_TRY IT_: No record may be omitted; give all of them again exactly.

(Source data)

• • • • • • •

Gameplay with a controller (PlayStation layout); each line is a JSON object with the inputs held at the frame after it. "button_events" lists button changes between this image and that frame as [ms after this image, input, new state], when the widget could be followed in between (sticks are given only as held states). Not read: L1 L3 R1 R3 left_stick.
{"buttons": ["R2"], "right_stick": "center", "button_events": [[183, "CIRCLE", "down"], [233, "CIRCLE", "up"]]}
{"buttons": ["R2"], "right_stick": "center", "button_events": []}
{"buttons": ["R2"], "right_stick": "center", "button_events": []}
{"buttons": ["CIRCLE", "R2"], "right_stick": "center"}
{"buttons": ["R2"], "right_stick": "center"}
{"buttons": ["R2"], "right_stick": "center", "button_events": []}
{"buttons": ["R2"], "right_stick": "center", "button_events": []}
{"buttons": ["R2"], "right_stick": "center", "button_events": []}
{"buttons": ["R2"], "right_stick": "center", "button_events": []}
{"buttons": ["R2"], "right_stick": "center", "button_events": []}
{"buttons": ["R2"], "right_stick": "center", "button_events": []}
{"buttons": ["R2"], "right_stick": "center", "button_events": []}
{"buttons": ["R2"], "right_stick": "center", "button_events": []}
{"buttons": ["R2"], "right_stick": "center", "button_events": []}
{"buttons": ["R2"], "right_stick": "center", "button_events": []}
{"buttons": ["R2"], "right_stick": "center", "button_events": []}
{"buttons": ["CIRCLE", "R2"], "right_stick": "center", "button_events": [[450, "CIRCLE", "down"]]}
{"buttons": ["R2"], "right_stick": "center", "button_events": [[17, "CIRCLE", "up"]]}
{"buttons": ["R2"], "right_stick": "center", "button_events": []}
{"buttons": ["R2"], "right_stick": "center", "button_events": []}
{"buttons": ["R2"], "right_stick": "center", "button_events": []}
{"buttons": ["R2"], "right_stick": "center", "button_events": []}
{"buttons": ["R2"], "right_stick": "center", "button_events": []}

• • • • • • •

_ANSWER TO THE PROBLEM_:
Gameplay with a controller (PlayStation layout); each line is a JSON object with the inputs held at the frame after it. "button_events" lists button changes between this image and that frame as [ms after this image, input, new state], when the widget could be followed in between (sticks are given only as held states). Not read: L1 L3 R1 R3 left_stick.
{"buttons": ["R2"], "right_stick": "center", "button_events": [[183, "CIRCLE", "down"], [233, "CIRCLE", "up"]]}
{"buttons": ["R2"], "right_stick": "center", "button_events": []}
{"buttons": ["R2"], "right_stick": "center", "button_events": []}
{"buttons": ["CIRCLE", "R2"], "right_stick": "center"}
{"buttons": ["R2"], "right_stick": "center"}
{"buttons": ["R2"], "right_stick": "center", "button_events": []}
{"buttons": ["R2"], "right_stick": "center", "button_events": []}
{"buttons": ["R2"], "right_stick": "center", "button_events": []}
{"buttons": ["R2"], "right_stick": "center", "button_events": []}
{"buttons": ["R2"], "right_stick": "center", "button_events": []}
{"buttons": ["R2"], "right_stick": "center", "button_events": []}
{"buttons": ["R2"], "right_stick": "center", "button_events": []}
{"buttons": ["R2"], "right_stick": "center", "button_events": []}
{"buttons": ["R2"], "right_stick": "center", "button_events": []}
{"buttons": ["R2"], "right_stick": "center", "button_events": []}
{"buttons": ["R2"], "right_stick": "center", "button_events": []}
{"buttons": ["CIRCLE", "R2"], "right_stick": "center", "button_events": [[450, "CIRCLE", "down"]]}
{"buttons": ["R2"], "right_stick": "center", "button_events": [[17, "CIRCLE", "up"]]}
{"buttons": ["R2"], "right_stick": "center", "button_events": []}
{"buttons": ["R2"], "right_stick": "center", "button_events": []}
{"buttons": ["R2"], "right_stick": "center", "button_events": []}
{"buttons": ["R2"], "right_stick": "center", "button_events": []}
{"buttons": ["R2"], "right_stick": "center", "button_events": []}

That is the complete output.